EXERCISE BRIEF:
In the records below, take the line containing "X110700000Y-78500000D03*" and reproduce it and every subsequent line exactly, adding nothing.

Excerpts from a dataset:
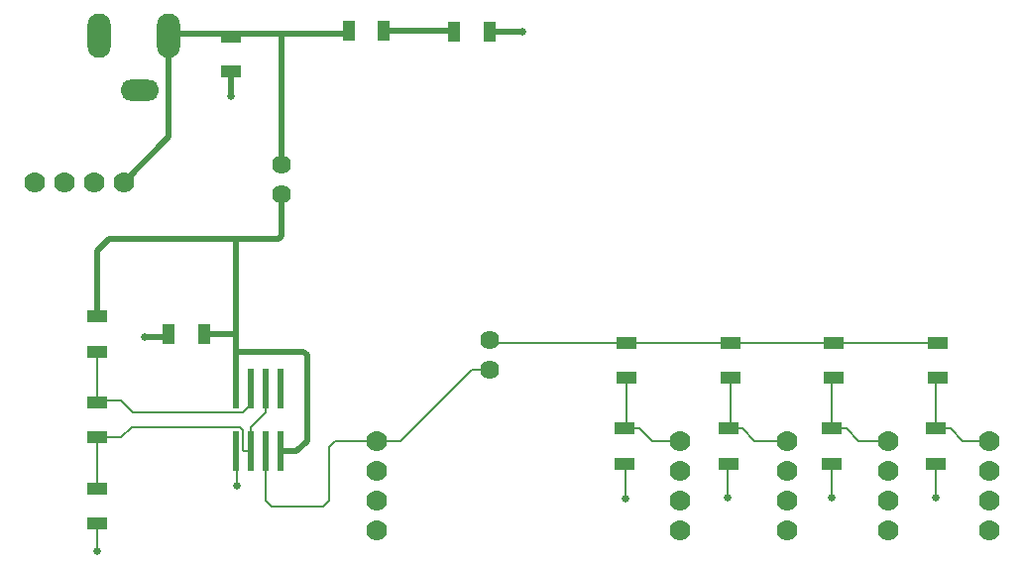
<source format=gtl>
G04*
G04 #@! TF.GenerationSoftware,Altium Limited,Altium Designer,24.1.2 (44)*
G04*
G04 Layer_Physical_Order=1*
G04 Layer_Color=255*
%FSLAX44Y44*%
%MOMM*%
G71*
G04*
G04 #@! TF.SameCoordinates,18497732-E450-413E-AE6D-1912215BE0D1*
G04*
G04*
G04 #@! TF.FilePolarity,Positive*
G04*
G01*
G75*
%ADD11C,0.5080*%
%ADD15C,0.1524*%
%ADD19R,1.1176X1.8034*%
%ADD20R,1.8034X1.1176*%
%ADD21R,0.6000X3.4000*%
%ADD31O,3.3000X1.8000*%
%ADD32O,2.0000X3.8000*%
%ADD33C,1.6200*%
%ADD34C,1.7780*%
%ADD35C,0.6350*%
D11*
X238760Y457200D02*
X293624D01*
X192786D02*
X195580Y454406D01*
X238760Y345440D02*
Y457200D01*
X195580D02*
X238760D01*
X142494Y455258D02*
X144436Y457200D01*
X192786D01*
X104140Y330200D02*
X142494Y368554D01*
Y455986D01*
X293624Y457200D02*
X296164Y459740D01*
X195580Y403860D02*
Y424434D01*
X81280Y271780D02*
X91440Y281940D01*
X81280Y215392D02*
Y271780D01*
X172466Y200660D02*
X199390D01*
X121920Y198120D02*
X139954D01*
X260350Y109220D02*
Y182444D01*
X199390Y185420D02*
X257374D01*
X260350Y182444D01*
X251130Y100000D02*
X260350Y109220D01*
X199390Y185420D02*
Y200660D01*
Y154000D02*
Y185420D01*
X237490Y100000D02*
X251130D01*
X199390Y200660D02*
Y280670D01*
X198120Y281940D02*
X236220D01*
X91440D02*
X198120D01*
X199390Y280670D01*
X238760Y284480D02*
Y320040D01*
X236220Y281940D02*
X238760Y284480D01*
X416306Y458800D02*
X444794D01*
X326136Y459740D02*
X385394D01*
X386334Y458800D01*
D15*
X416560Y195580D02*
X419100Y193040D01*
X533146D01*
X411480Y167640D02*
X416560D01*
X401320Y170180D02*
X416560D01*
X340360Y109220D02*
X401320Y170180D01*
X320040Y109220D02*
X340360D01*
X81280Y15240D02*
Y38354D01*
X279400Y58420D02*
Y104140D01*
X229870Y53340D02*
X274320D01*
X279400Y58420D01*
Y104140D02*
X284480Y109220D01*
X320040D01*
X224790Y58420D02*
Y100000D01*
Y58420D02*
X229870Y53340D01*
X139954Y198120D02*
X142494Y200660D01*
X81280Y112014D02*
X101854D01*
X110490Y120650D01*
X203410D01*
X205692Y118368D01*
X206804Y100000D02*
X212090D01*
X205692Y101112D02*
X206804Y100000D01*
X205692Y101112D02*
Y118368D01*
X81280Y141986D02*
X82804Y143510D01*
X101600D01*
X111412Y133698D01*
X205788D01*
X212090Y140000D02*
Y154000D01*
X205788Y133698D02*
X212090Y140000D01*
X81280Y68326D02*
Y112014D01*
X212090Y100000D02*
Y120650D01*
X224790Y133350D01*
Y154000D01*
X797560Y119761D02*
Y161214D01*
X799160Y162814D01*
X731520Y109220D02*
X756920D01*
X720979Y119761D02*
X731520Y109220D01*
X708973Y161214D02*
X710573Y162814D01*
X708973Y119761D02*
Y161214D01*
X621987Y121361D02*
Y162814D01*
X620387Y119761D02*
X621987Y121361D01*
X531800Y119761D02*
X533400Y121361D01*
Y162814D01*
X710573Y192786D02*
X799160D01*
X621987D02*
X710573D01*
X533400D02*
X621987D01*
X533146Y193040D02*
X533400Y192786D01*
X199390Y100000D02*
X200660Y98730D01*
Y71120D02*
Y98730D01*
X81280Y141986D02*
Y185420D01*
X820420Y109220D02*
X843280D01*
X797560Y119761D02*
X809879D01*
X820420Y109220D01*
X708973Y119761D02*
X720979D01*
X642620Y109220D02*
X670560D01*
X632079Y119761D02*
X642620Y109220D01*
X620387Y119761D02*
X632079D01*
X554990Y109220D02*
X579120D01*
X544449Y119761D02*
X554990Y109220D01*
X531800Y119761D02*
X544449D01*
X797560Y60960D02*
Y89789D01*
X708660Y89476D02*
X708973Y89789D01*
X708660Y60960D02*
Y89476D01*
X619760Y89162D02*
X620387Y89789D01*
X619760Y60960D02*
Y89162D01*
X531800Y89789D02*
X532130Y89459D01*
Y59690D02*
Y89459D01*
D19*
X416306Y458800D02*
D03*
X386334D02*
D03*
X172466Y200660D02*
D03*
X142494D02*
D03*
X296164Y459740D02*
D03*
X326136D02*
D03*
D20*
X81280Y38354D02*
D03*
Y68326D02*
D03*
Y185420D02*
D03*
Y215392D02*
D03*
X195580Y454406D02*
D03*
Y424434D02*
D03*
X81280Y112014D02*
D03*
Y141986D02*
D03*
X797560Y89789D02*
D03*
Y119761D02*
D03*
X708973Y89789D02*
D03*
Y119761D02*
D03*
X620387Y89789D02*
D03*
Y119761D02*
D03*
X531800Y89789D02*
D03*
Y119761D02*
D03*
X533400Y192786D02*
D03*
Y162814D02*
D03*
X621987Y192786D02*
D03*
Y162814D02*
D03*
X799160D02*
D03*
Y192786D02*
D03*
X710573Y162814D02*
D03*
Y192786D02*
D03*
D21*
X199390Y100000D02*
D03*
X212090D02*
D03*
X224790D02*
D03*
X237490D02*
D03*
Y154000D02*
D03*
X224790D02*
D03*
X212090D02*
D03*
X199390D02*
D03*
D31*
X117494Y408758D02*
D03*
D32*
X82494Y455258D02*
D03*
X142494D02*
D03*
D33*
X238760Y320040D02*
D03*
Y345440D02*
D03*
X416560Y170180D02*
D03*
Y195580D02*
D03*
D34*
X320040Y58420D02*
D03*
Y33020D02*
D03*
Y109220D02*
D03*
Y83820D02*
D03*
X53340Y330200D02*
D03*
X27940D02*
D03*
X104140D02*
D03*
X78740D02*
D03*
X579120Y58420D02*
D03*
Y33020D02*
D03*
Y109220D02*
D03*
Y83820D02*
D03*
X670560Y58420D02*
D03*
Y33020D02*
D03*
Y109220D02*
D03*
Y83820D02*
D03*
X756920Y58420D02*
D03*
Y33020D02*
D03*
Y109220D02*
D03*
Y83820D02*
D03*
X843280Y58420D02*
D03*
Y33020D02*
D03*
Y109220D02*
D03*
Y83820D02*
D03*
D35*
X195580Y403860D02*
D03*
X81280Y15240D02*
D03*
X121920Y198120D02*
D03*
X444794Y458800D02*
D03*
X200660Y71120D02*
D03*
X797560Y60960D02*
D03*
X708660D02*
D03*
X619760D02*
D03*
X532130Y59690D02*
D03*
M02*

</source>
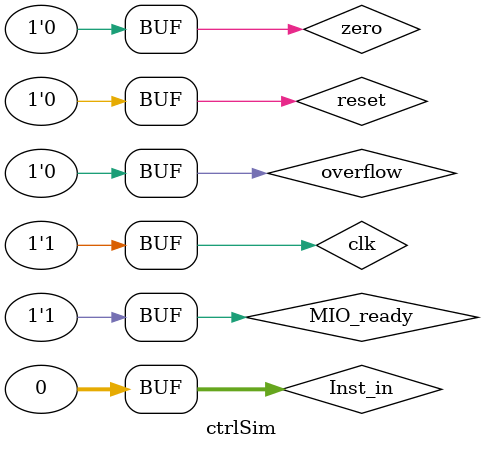
<source format=v>
`timescale 1ns / 1ps


module ctrlSim;

	// Inputs
	reg clk;
	reg reset;
	reg [31:0] Inst_in;
	reg zero;
	reg overflow;
	reg MIO_ready;

	// Outputs
	wire MemRead;
	wire MemWrite;
	wire [2:0] ALU_operation;
	wire [4:0] state_out;
	wire CPU_MIO;
	wire IorD;
	wire IRWrite;
	wire [1:0] RegDst;
	wire RegWrite;
	wire [1:0] MemtoReg;
	wire ALUSrcA;
	wire [1:0] ALUSrcB;
	wire [1:0] PCSource;
	wire PCWrite;
	wire PCWriteCond;
	wire Branch;

	// Instantiate the Unit Under Test (UUT)
	ctrl uut (
		.clk(clk), 
		.reset(reset), 
		.Inst_in(Inst_in), 
		.zero(zero), 
		.overflow(overflow), 
		.MIO_ready(MIO_ready), 
		.MemRead(MemRead), 
		.MemWrite(MemWrite), 
		.ALU_operation(ALU_operation), 
		.state_out(state_out), 
		.CPU_MIO(CPU_MIO), 
		.IorD(IorD), 
		.IRWrite(IRWrite), 
		.RegDst(RegDst), 
		.RegWrite(RegWrite), 
		.MemtoReg(MemtoReg), 
		.ALUSrcA(ALUSrcA), 
		.ALUSrcB(ALUSrcB), 
		.PCSource(PCSource), 
		.PCWrite(PCWrite), 
		.PCWriteCond(PCWriteCond), 
		.Branch(Branch)
	);

	initial begin
		// Initialize Inputs
		clk = 0;
		reset = 0;
		Inst_in = 0;
		zero = 0;
		overflow = 0;
		MIO_ready = 0;

		// Wait 100 ns for global reset to finish
		#50;
		reset=1;
		#60;
		reset=0;
		MIO_ready=1;
		Inst_in = 32'h014B4820; //add t1, t2, t3
		#50;
		Inst_in = 32'h2014003f; //addi s4, zero, 3f
		#50;
		Inst_in = 32'h11600005; //beq t3, zero, 5
		#50;
		Inst_in = 32'h0800000c; //j 12
		#50;
		Inst_in = 32'h8D69FFFF; //lw t1, 0xffff(t3)
		#50;
		Inst_in = 32'hAD71FFFF; //sw s1, 0xffff(t3)
		#50;
		Inst_in = 32'h0C00BFAF; //jal bfaf
		#50;
		Inst_in = 32'h15700005; //bne s0 5
		#50;
		Inst_in = 32'h3C0B0001; //lui t3 1
		#50;
		Inst_in = 32'h00000000;
		#50;
	end

	always begin
		clk=0;
		#20;
		clk=1;
		#20;
	end 
      
endmodule


</source>
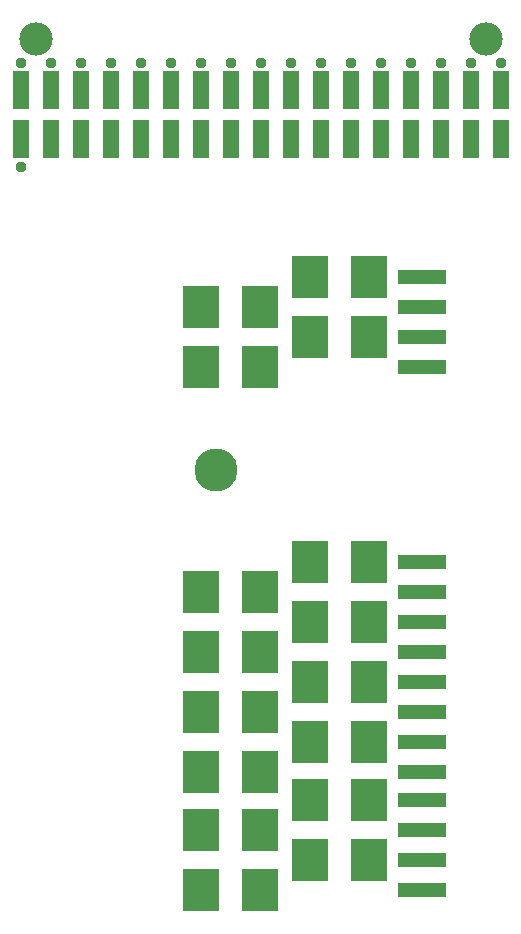
<source format=gbr>
G04 DesignSpark PCB Gerber Version 10.0 Build 5299*
%FSLAX35Y35*%
%MOIN*%
%ADD115R,0.05600X0.13120*%
%ADD126R,0.12411X0.14380*%
%ADD113C,0.03750*%
%ADD116C,0.11112*%
%ADD125C,0.14380*%
%ADD124R,0.16348X0.04537*%
X0Y0D02*
D02*
D113*
X63100Y280571D03*
Y314935D03*
X73100D03*
X83100D03*
X93100D03*
X103100D03*
X113100D03*
X123100D03*
X133100D03*
X143100D03*
X153100D03*
X163100D03*
X173100D03*
X183100D03*
X193100D03*
X203100D03*
X213100D03*
X223100D03*
D02*
D115*
X63100Y289655D03*
Y306151D03*
X73100Y289655D03*
Y306151D03*
X83100Y289655D03*
Y306151D03*
X93100Y289655D03*
Y306151D03*
X103100Y289655D03*
Y306151D03*
X113100Y289655D03*
Y306151D03*
X123100Y289655D03*
Y306151D03*
X133100Y289655D03*
Y306151D03*
X143100Y289655D03*
Y306151D03*
X153100Y289655D03*
Y306151D03*
X163100Y289655D03*
Y306151D03*
X173100Y289655D03*
Y306151D03*
X183100Y289655D03*
Y306151D03*
X193100Y289655D03*
Y306151D03*
X203100Y289655D03*
Y306151D03*
X213100Y289655D03*
Y306151D03*
X223100Y289655D03*
Y306151D03*
D02*
D116*
X68100Y323100D03*
X218100D03*
D02*
D124*
X196850Y39350D03*
Y49350D03*
Y59350D03*
Y69350D03*
Y78741D03*
Y88741D03*
Y98741D03*
Y108741D03*
Y118741D03*
Y128741D03*
Y138741D03*
Y148741D03*
Y213717D03*
Y223717D03*
Y233717D03*
Y243707D03*
D02*
D125*
X128092Y179353D03*
D02*
D126*
X123257Y39350D03*
Y59350D03*
Y78741D03*
Y98741D03*
Y118741D03*
Y138741D03*
Y213717D03*
Y233717D03*
X142943Y39350D03*
Y59350D03*
Y78741D03*
Y98741D03*
Y118741D03*
Y138741D03*
Y213717D03*
Y233717D03*
X159507Y49350D03*
Y69350D03*
Y88741D03*
Y108741D03*
Y128741D03*
Y148741D03*
Y223717D03*
Y243717D03*
X179193Y49350D03*
Y69350D03*
Y88741D03*
Y108741D03*
Y128741D03*
Y148741D03*
Y223717D03*
Y243717D03*
X0Y0D02*
M02*

</source>
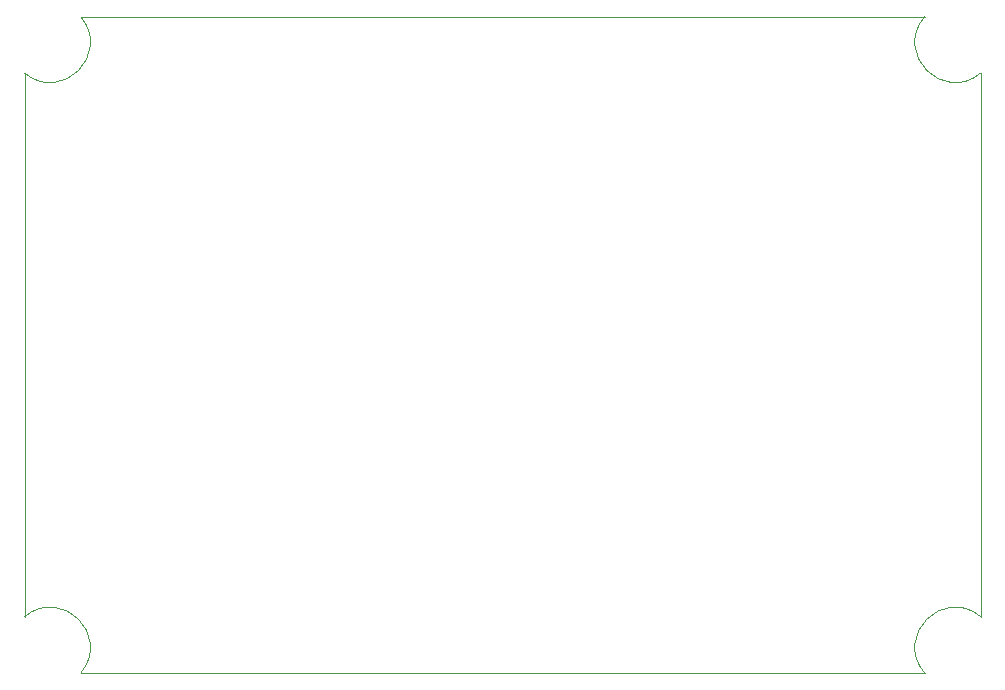
<source format=gm1>
G04 #@! TF.GenerationSoftware,KiCad,Pcbnew,6.0.4-6f826c9f35~116~ubuntu20.04.1*
G04 #@! TF.CreationDate,2022-05-15T08:48:41-07:00*
G04 #@! TF.ProjectId,ft4232h-breakout,66743432-3332-4682-9d62-7265616b6f75,rev?*
G04 #@! TF.SameCoordinates,Original*
G04 #@! TF.FileFunction,Profile,NP*
%FSLAX46Y46*%
G04 Gerber Fmt 4.6, Leading zero omitted, Abs format (unit mm)*
G04 Created by KiCad (PCBNEW 6.0.4-6f826c9f35~116~ubuntu20.04.1) date 2022-05-15 08:48:41*
%MOMM*%
%LPD*%
G01*
G04 APERTURE LIST*
G04 #@! TA.AperFunction,Profile*
%ADD10C,0.100000*%
G04 #@! TD*
G04 APERTURE END LIST*
D10*
X140481250Y-123018750D02*
G75*
G03*
X135718750Y-127781250I-2172920J-2589580D01*
G01*
X64281250Y-127781250D02*
G75*
G03*
X59518750Y-123018750I-2589550J2172950D01*
G01*
X140481250Y-123018750D02*
X140481250Y-76981250D01*
X64281250Y-127781250D02*
X135718750Y-127781250D01*
X59518750Y-123018750D02*
X59518750Y-76981250D01*
X135718750Y-72218750D02*
X64281250Y-72218750D01*
X59518750Y-76981250D02*
G75*
G03*
X64281250Y-72218750I2172920J2589580D01*
G01*
X135718750Y-72218750D02*
G75*
G03*
X140481250Y-76981250I2589550J-2172950D01*
G01*
M02*

</source>
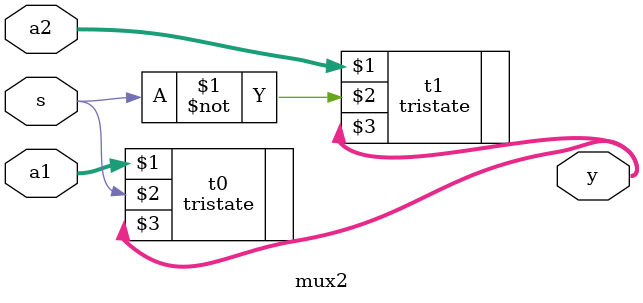
<source format=sv>
module mux2(input [3:0] a1, input [3:0] a2, input s, output [3:0] y);
    tristate t0(a1, s, y);
    tristate t1(a2, ~s, y);
endmodule
</source>
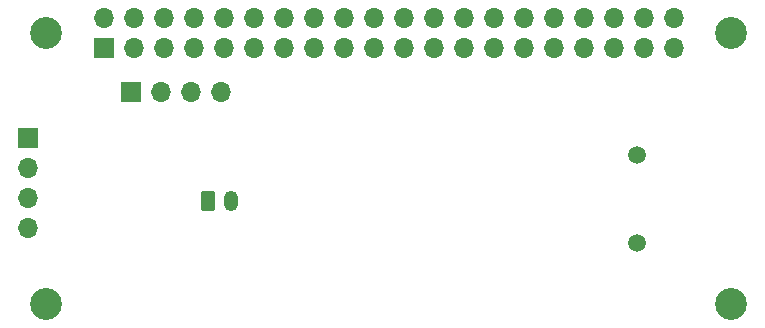
<source format=gbs>
G04 #@! TF.GenerationSoftware,KiCad,Pcbnew,7.0.7*
G04 #@! TF.CreationDate,2023-12-10T12:53:02-04:00*
G04 #@! TF.ProjectId,pi zero hat,7069207a-6572-46f2-9068-61742e6b6963,rev?*
G04 #@! TF.SameCoordinates,Original*
G04 #@! TF.FileFunction,Soldermask,Bot*
G04 #@! TF.FilePolarity,Negative*
%FSLAX46Y46*%
G04 Gerber Fmt 4.6, Leading zero omitted, Abs format (unit mm)*
G04 Created by KiCad (PCBNEW 7.0.7) date 2023-12-10 12:53:02*
%MOMM*%
%LPD*%
G01*
G04 APERTURE LIST*
G04 Aperture macros list*
%AMRoundRect*
0 Rectangle with rounded corners*
0 $1 Rounding radius*
0 $2 $3 $4 $5 $6 $7 $8 $9 X,Y pos of 4 corners*
0 Add a 4 corners polygon primitive as box body*
4,1,4,$2,$3,$4,$5,$6,$7,$8,$9,$2,$3,0*
0 Add four circle primitives for the rounded corners*
1,1,$1+$1,$2,$3*
1,1,$1+$1,$4,$5*
1,1,$1+$1,$6,$7*
1,1,$1+$1,$8,$9*
0 Add four rect primitives between the rounded corners*
20,1,$1+$1,$2,$3,$4,$5,0*
20,1,$1+$1,$4,$5,$6,$7,0*
20,1,$1+$1,$6,$7,$8,$9,0*
20,1,$1+$1,$8,$9,$2,$3,0*%
G04 Aperture macros list end*
%ADD10C,2.700000*%
%ADD11RoundRect,0.250000X-0.350000X-0.625000X0.350000X-0.625000X0.350000X0.625000X-0.350000X0.625000X0*%
%ADD12O,1.200000X1.750000*%
%ADD13C,1.500000*%
%ADD14R,1.700000X1.700000*%
%ADD15O,1.700000X1.700000*%
G04 APERTURE END LIST*
D10*
X161500000Y-96500000D03*
X161500000Y-73500000D03*
X103500000Y-73500000D03*
X103500000Y-96500000D03*
D11*
X117200000Y-87750000D03*
D12*
X119200000Y-87750000D03*
D13*
X153500000Y-91350000D03*
X153500000Y-83850000D03*
D14*
X108370000Y-74770000D03*
D15*
X108370000Y-72230000D03*
X110910000Y-74770000D03*
X110910000Y-72230000D03*
X113450000Y-74770000D03*
X113450000Y-72230000D03*
X115990000Y-74770000D03*
X115990000Y-72230000D03*
X118530000Y-74770000D03*
X118530000Y-72230000D03*
X121070000Y-74770000D03*
X121070000Y-72230000D03*
X123610000Y-74770000D03*
X123610000Y-72230000D03*
X126150000Y-74770000D03*
X126150000Y-72230000D03*
X128690000Y-74770000D03*
X128690000Y-72230000D03*
X131230000Y-74770000D03*
X131230000Y-72230000D03*
X133770000Y-74770000D03*
X133770000Y-72230000D03*
X136310000Y-74770000D03*
X136310000Y-72230000D03*
X138850000Y-74770000D03*
X138850000Y-72230000D03*
X141390000Y-74770000D03*
X141390000Y-72230000D03*
X143930000Y-74770000D03*
X143930000Y-72230000D03*
X146470000Y-74770000D03*
X146470000Y-72230000D03*
X149010000Y-74770000D03*
X149010000Y-72230000D03*
X151550000Y-74770000D03*
X151550000Y-72230000D03*
X154090000Y-74770000D03*
X154090000Y-72230000D03*
X156630000Y-74770000D03*
X156630000Y-72230000D03*
D14*
X110700000Y-78500000D03*
D15*
X113240000Y-78500000D03*
X115780000Y-78500000D03*
X118320000Y-78500000D03*
D14*
X102000000Y-82450000D03*
D15*
X102000000Y-84990000D03*
X102000000Y-87530000D03*
X102000000Y-90070000D03*
M02*

</source>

TASK RESPONSE:
X110700000Y-78500000D03*
D15*
X113240000Y-78500000D03*
X115780000Y-78500000D03*
X118320000Y-78500000D03*
D14*
X102000000Y-82450000D03*
D15*
X102000000Y-84990000D03*
X102000000Y-87530000D03*
X102000000Y-90070000D03*
M02*

</source>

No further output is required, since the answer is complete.